Diser Mangel ergibt sich aus einer überfrachtenden Gesetzgebung und einer falschen Schwerpunktsetzung im Studium selbst.
Internationales Recht und Europarecht werden viel zu bevorzugt gelehert, anstatt dass auf "inländisches" rechtliches Handwerkzeug wertgelegt wird.
Auch die Persönlichkeitsvoraussetzungen für STA und Richter-Beruf, sind auf einem niedrigen Niveau angesiedelt.
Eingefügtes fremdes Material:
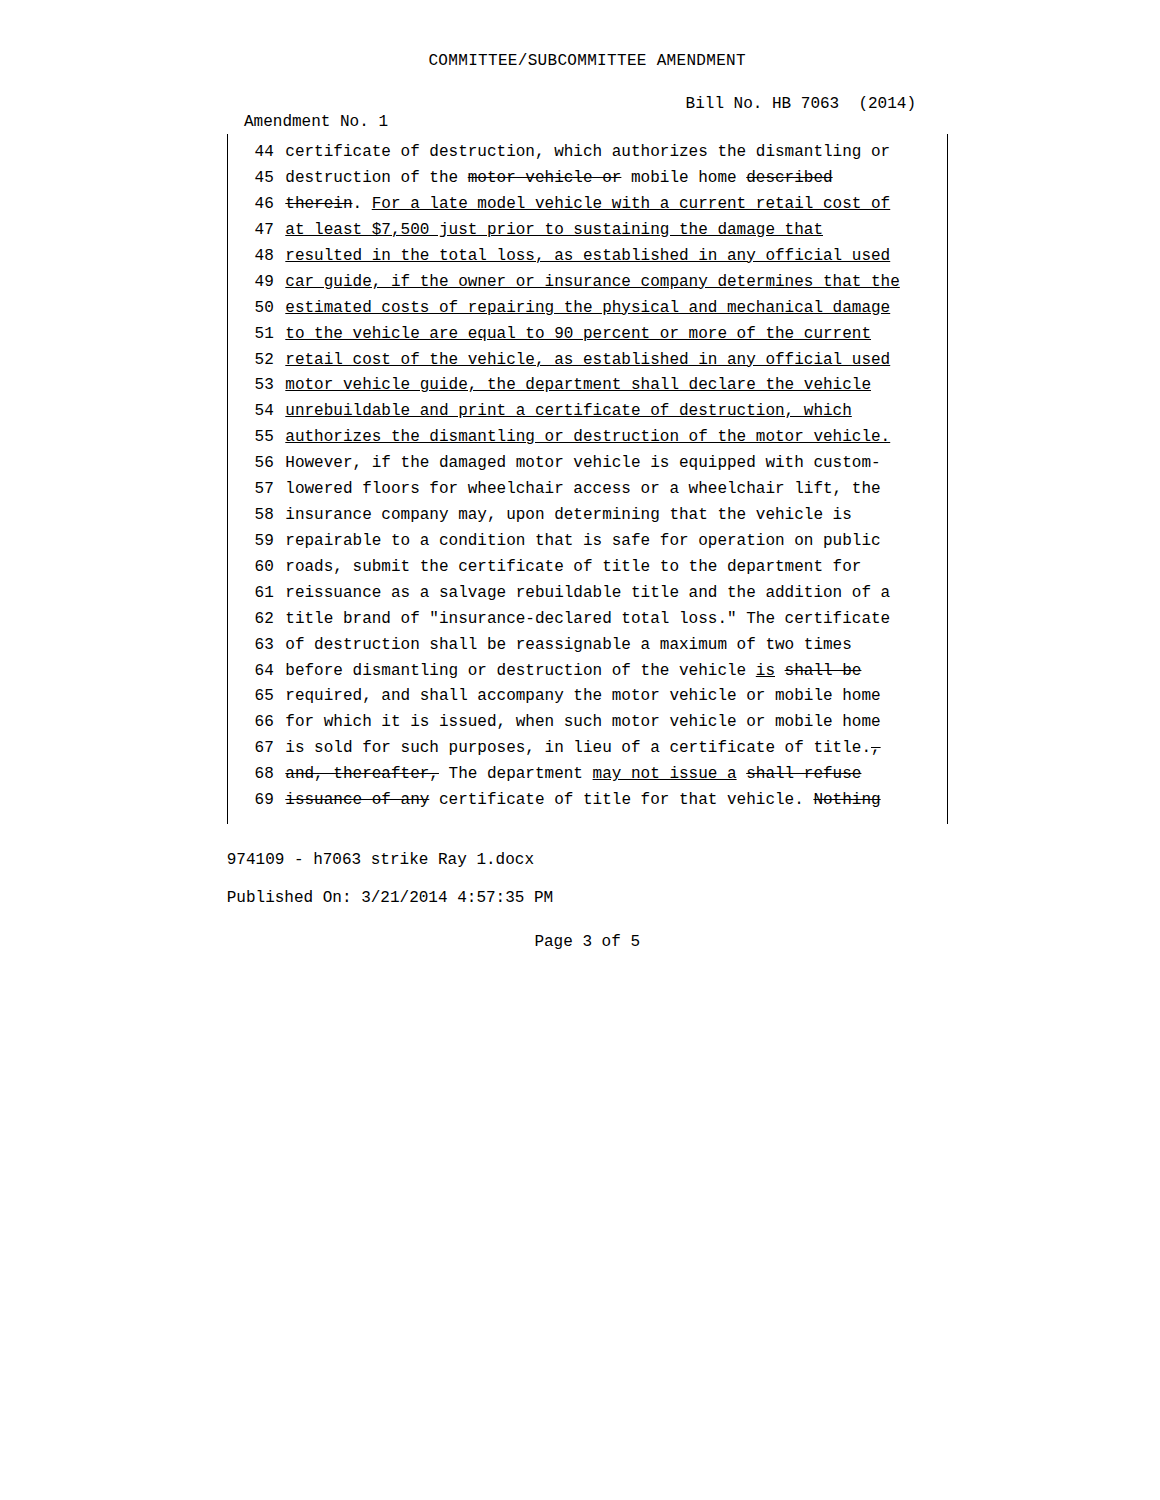COMMITTEE/SUBCOMMITTEE AMENDMENT
Bill No. HB 7063 (2014)
Amendment No. 1
certificate of destruction, which authorizes the dismantling or
destruction of the motor vehicle or mobile home described
therein. For a late model vehicle with a current retail cost of
at least $7,500 just prior to sustaining the damage that
resulted in the total loss, as established in any official used
car guide, if the owner or insurance company determines that the
estimated costs of repairing the physical and mechanical damage
to the vehicle are equal to 90 percent or more of the current
retail cost of the vehicle, as established in any official used
motor vehicle guide, the department shall declare the vehicle
unrebuildable and print a certificate of destruction, which
authorizes the dismantling or destruction of the motor vehicle.
However, if the damaged motor vehicle is equipped with custom-
lowered floors for wheelchair access or a wheelchair lift, the
insurance company may, upon determining that the vehicle is
repairable to a condition that is safe for operation on public
roads, submit the certificate of title to the department for
reissuance as a salvage rebuildable title and the addition of a
title brand of "insurance-declared total loss." The certificate
of destruction shall be reassignable a maximum of two times
before dismantling or destruction of the vehicle is shall be
required, and shall accompany the motor vehicle or mobile home
for which it is issued, when such motor vehicle or mobile home
is sold for such purposes, in lieu of a certificate of title.,
and, thereafter, The department may not issue a shall refuse
issuance of any certificate of title for that vehicle. Nothing
974109 - h7063 strike Ray 1.docx
Published On: 3/21/2014 4:57:35 PM
Page 3 of 5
Somit gibt es dort keine Spitzenjuristen (siehe Jarosch, Ortner , Arleth) sondern nur Mittelmaß und Halbkönnen!

Valentina Stein
00
15.4.2011, 08:55
Das i-Tüpfelchen der einen, der sehr vielen rechtsvernichtenden Perversionen

dieses Justizsystems, dass RichterInnen nämlich über die von der Partei angezeigten richterlichen Verfehlungen selbst befinden, ist, dass die/der RechtsUNTERWORFENEr (höchst passende Bezeichnung!) nicht einmal erfährt, ob/wie ihr/sein Schrei nach Rechtsstaatlichkeit behandelt wurde.

Beschwerden über richterliches Tun, egal, wie grundrechtsverletzend es auch sein mag, kommen Eingaben beim Salzamt gleich.
Uzw so und so, denn RichterInnen tragen nunmal - Verfassung garantiert - keinerlei persönliche Verantwortung.

Poldi Fesch
00
15.4.2011, 10:09
:) das sieht

Berlusconi auch so

Bumbu
 
11
15.4.2011, 06:56
Einen Staatsanwalt, der in den letzten 25 Jahren eine politisch motivierte Weisung erhalten hätte, gibt es mit absoluter Sicherheit nicht.

Darüber kann ich nicht einmal müde lächeln, und diese sinnfreie Behauptung vergällt den ganzen (ansatzweise intelligent geschriebenen) Kommentar.

Zur Erinnerung: Pretterebners Lucona-Buch erschien 1987! Das ist zwar schon 24 Jahre her, beschreibt aber wüsteste Polit/Justiz-Affärchen in der damals jüngsten Vergangenheit.

kingcycle
00
15.4.2011, 13:38
Pretterebners Zeitzeugenschaft

hat durchaus Kongruenz mit Böhmdorfers Schelte -
im jeweils konfusem Mix muß auch Richtiges enthalten sein..

Schnurz Homunculus
21
15.4.2011, 08:08
Bitte nennen Sie einen Staatsanwalt, der eine politische Weisung bekommen hat!

Das Pretterebner-Buch ist ein journalistisches Machwerk, nennt aber auch nicht die politischen Weisungen! Damals waren das kriminelle Machenschaften, die mit Politik nur die Personen gemeinsam hatten. Und dafür sind die damals handelnden Personen auch verurteilt worden.